Directions: Give every line of text in the listing as a JSON list of strings, one string per line, with blank lines left out. Do not include the pictures in the list.

Page-level text extractions:
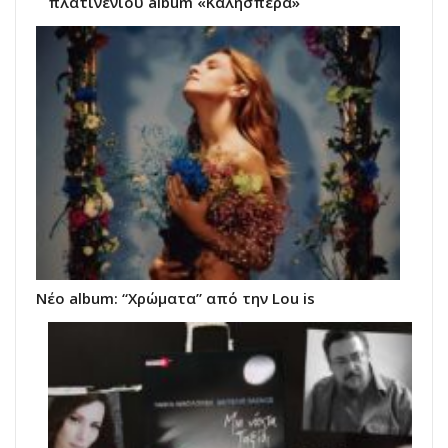
πλατινένιου album «Καλησπέρα»
Νέο album: “Χρώματα” από την Lou is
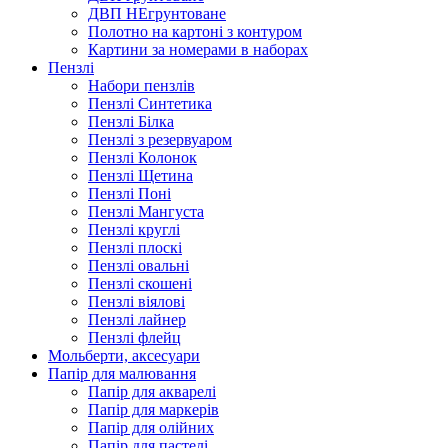
ДВП НЕгрунтоване
Полотно на картоні з контуром
Картини за номерами в наборах
Пензлі
Набори пензлів
Пензлі Синтетика
Пензлі Білка
Пензлі з резервуаром
Пензлі Колонок
Пензлі Щетина
Пензлі Поні
Пензлі Мангуста
Пензлі круглі
Пензлі плоскі
Пензлі овальні
Пензлі скошені
Пензлі віялові
Пензлі лайнер
Пензлі флейц
Мольберти, аксесуари
Папір для малювання
Папір для акварелі
Папір для маркерів
Папір для олійних
Папір для пастелі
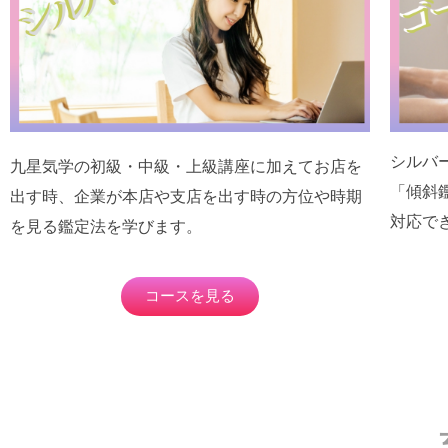
シルバ
九星気学の初級・中級・上級講座に加えてお店を
「傾斜
出す時、企業が本店や支店を出す時の方位や時期
対応で
を見る鑑定法を学びます。
コースを見る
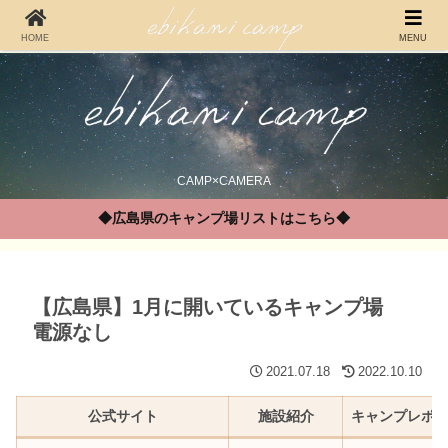
HOME
MENU
CAMP×CAMERA
◆広島県のキャンプ場リストはこちら◆
【広島県】1月に開いているキャンプ場
電源なし
2021.07.18
2022.10.10
公式サイト
施設紹介
キャンプレポ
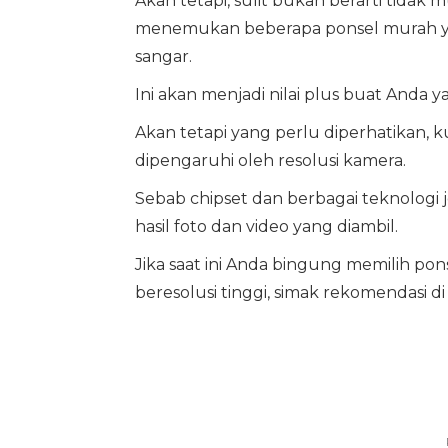
Akan tetapi, sulit bukan berarti tidak 
menemukan beberapa ponsel murah yan
sangar.
Ini akan menjadi nilai plus buat Anda y
Akan tetapi yang perlu diperhatikan, ku
dipengaruhi oleh resolusi kamera.
Sebab chipset dan berbagai teknologi 
hasil foto dan video yang diambil.
Jika saat ini Anda bingung memilih po
beresolusi tinggi, simak rekomendasi di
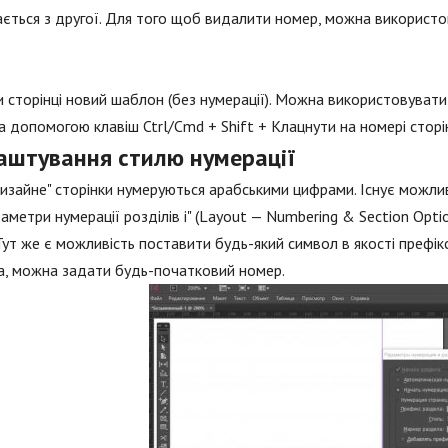
ється з другої. Для того щоб видалити номер, можна використо
 сторінці новий шаблон (без нумерації). Можна використовувати 
а допомогою клавіш Ctrl/Cmd + Shift + Клацнути на номері сторі
аштування стилю нумерації
изайне" сторінки нумеруються арабськими цифрами. Існує можлив
аметри нумерації розділів і" (Layout — Numbering & Section Options
V Тут же є можливість поставити будь-який символ в якості префі
а, можна задати будь-початковий номер.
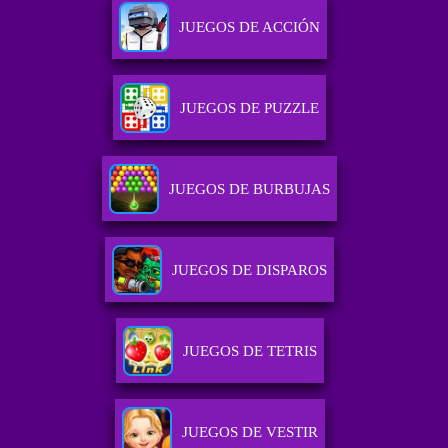
JUEGOS DE ACCIÓN
JUEGOS DE PUZZLE
JUEGOS DE BURBUJAS
JUEGOS DE DISPAROS
JUEGOS DE TETRIS
JUEGOS DE VESTIR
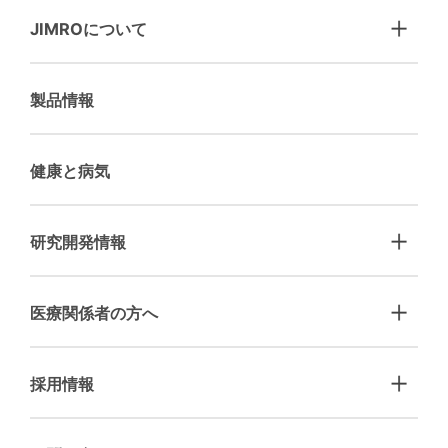
JIMROについて
製品情報
健康と病気
研究開発情報
医療関係者の方へ
採用情報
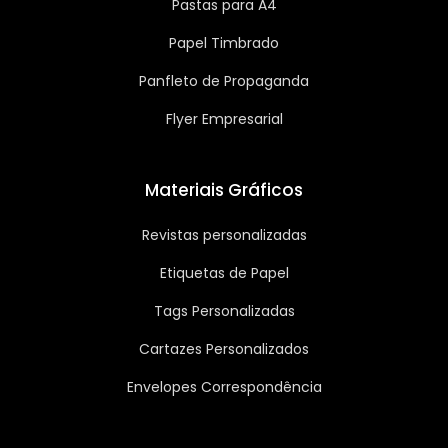
Pastas para A4
Papel Timbrado
Panfleto de Propaganda
Flyer Empresarial
Materiais Gráficos
Revistas personalizadas
Etiquetas de Papel
Tags Personalizadas
Cartazes Personalizados
Envelopes Correspondência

Task answer:
[
  "πλατινένιου album «Καλησπέρα»",
  "Νέο album: “Χρώματα” από την Lou is",
  "ДВП НЕгрунтоване",
  "Полотно на картоні з контуром",
  "Картини за номерами в наборах",
  "Пензлі",
  "Набори пензлів",
  "Пензлі Синтетика",
  "Пензлі Білка",
  "Пензлі з резервуаром",
  "Пензлі Колонок",
  "Пензлі Щетина",
  "Пензлі Поні",
  "Пензлі Мангуста",
  "Пензлі круглі",
  "Пензлі плоскі",
  "Пензлі овальні",
  "Пензлі скошені",
  "Пензлі віялові",
  "Пензлі лайнер",
  "Пензлі флейц",
  "Мольберти, аксесуари",
  "Папір для малювання",
  "Папір для акварелі",
  "Папір для маркерів",
  "Папір для олійних",
  "Папір для пастелі",
  "シルバ",
  "九星気学の初級・中級・上級講座に加えてお店を",
  "「傾斜",
  "出す時、企業が本店や支店を出す時の方位や時期",
  "対応で",
  "を見る鑑定法を学びます。",
  "コースを見る",
  "HOME",
  "MENU",
  "CAMP×CAMERA",
  "◆広島県のキャンプ場リストはこちら◆",
  "【広島県】1月に開いているキャンプ場",
  "電源なし",
  "2021.07.18",
  "2022.10.10",
  "公式サイト",
  "施設紹介",
  "キャンプレポ",
  "Akan tetapi, sulit bukan berarti tidak ",
  "menemukan beberapa ponsel murah yan",
  "sangar.",
  "Ini akan menjadi nilai plus buat Anda y",
  "Akan tetapi yang perlu diperhatikan, ku",
  "dipengaruhi oleh resolusi kamera.",
  "Sebab chipset dan berbagai teknologi ",
  "hasil foto dan video yang diambil.",
  "Jika saat ini Anda bingung memilih po",
  "beresolusi tinggi, simak rekomendasi di",
  "ється з другої. Для того щоб видалити номер, можна використо",
  " сторінці новий шаблон (без нумерації). Можна використовувати ",
  "а допомогою клавіш Ctrl/Cmd + Shift + Клацнути на номері сторі",
  "аштування стилю нумерації",
  "изайне\" сторінки нумеруються арабськими цифрами. Існує можлив",
  "аметри нумерації розділів і\" (Layout — Numbering & Section Options",
  "V Тут же є можливість поставити будь-який символ в якості префі",
  "а, можна задати будь-початковий номер.",
  "JUEGOS DE ACCIÓN",
  "JUEGOS DE PUZZLE",
  "JUEGOS DE BURBUJAS",
  "JUEGOS DE DISPAROS",
  "JUEGOS DE TETRIS",
  "JUEGOS DE VESTIR",
  "JIMROについて",
  "製品情報",
  "健康と病気",
  "研究開発情報",
  "医療関係者の方へ",
  "採用情報",
  "Pastas para A4",
  "Papel Timbrado",
  "Panfleto de Propaganda",
  "Flyer Empresarial",
  "Materiais Gráficos",
  "Revistas personalizadas",
  "Etiquetas de Papel",
  "Tags Personalizadas",
  "Cartazes Personalizados",
  "Envelopes Correspondência"
]